Your objective:
Once the images are removed, repeat all of the entries exactly.

Dataset items
▼

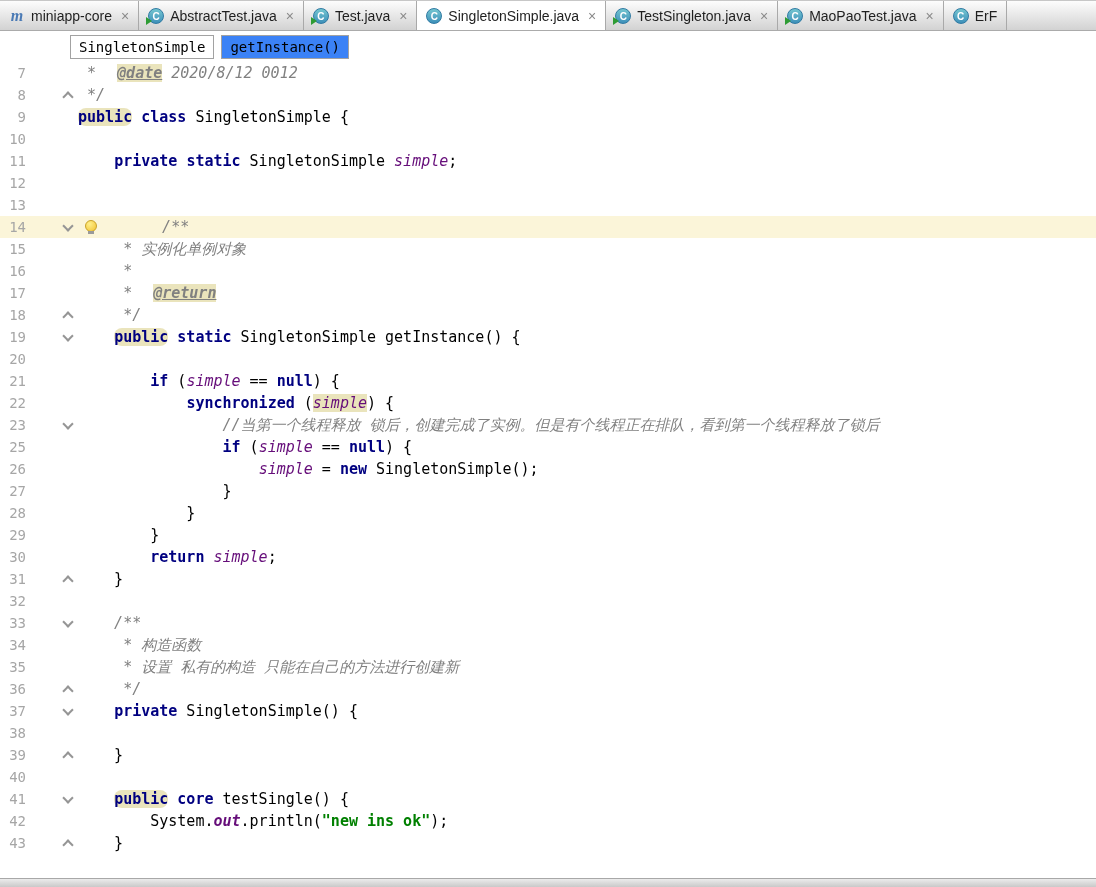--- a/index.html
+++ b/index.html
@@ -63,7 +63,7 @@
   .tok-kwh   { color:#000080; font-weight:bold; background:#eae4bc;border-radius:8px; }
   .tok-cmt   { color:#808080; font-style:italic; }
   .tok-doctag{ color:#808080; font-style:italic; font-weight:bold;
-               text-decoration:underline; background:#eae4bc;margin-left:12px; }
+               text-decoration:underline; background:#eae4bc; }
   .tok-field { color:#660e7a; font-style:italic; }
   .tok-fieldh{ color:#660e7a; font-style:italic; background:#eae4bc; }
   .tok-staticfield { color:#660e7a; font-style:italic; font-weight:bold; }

▲

Result for this exercise:
--- a/index.html
+++ b/index.html
@@ -63,7 +63,7 @@
   .tok-kwh   { color:#000080; font-weight:bold; background:#eae4bc;border-radius:8px; }
   .tok-cmt   { color:#808080; font-style:italic; }
   .tok-doctag{ color:#808080; font-style:italic; font-weight:bold;
-               text-decoration:underline; background:#eae4bc;margin-left:12px; }
+               text-decoration:underline; background:#eae4bc; }
   .tok-field { color:#660e7a; font-style:italic; }
   .tok-fieldh{ color:#660e7a; font-style:italic; background:#eae4bc; }
   .tok-staticfield { color:#660e7a; font-style:italic; font-weight:bold; }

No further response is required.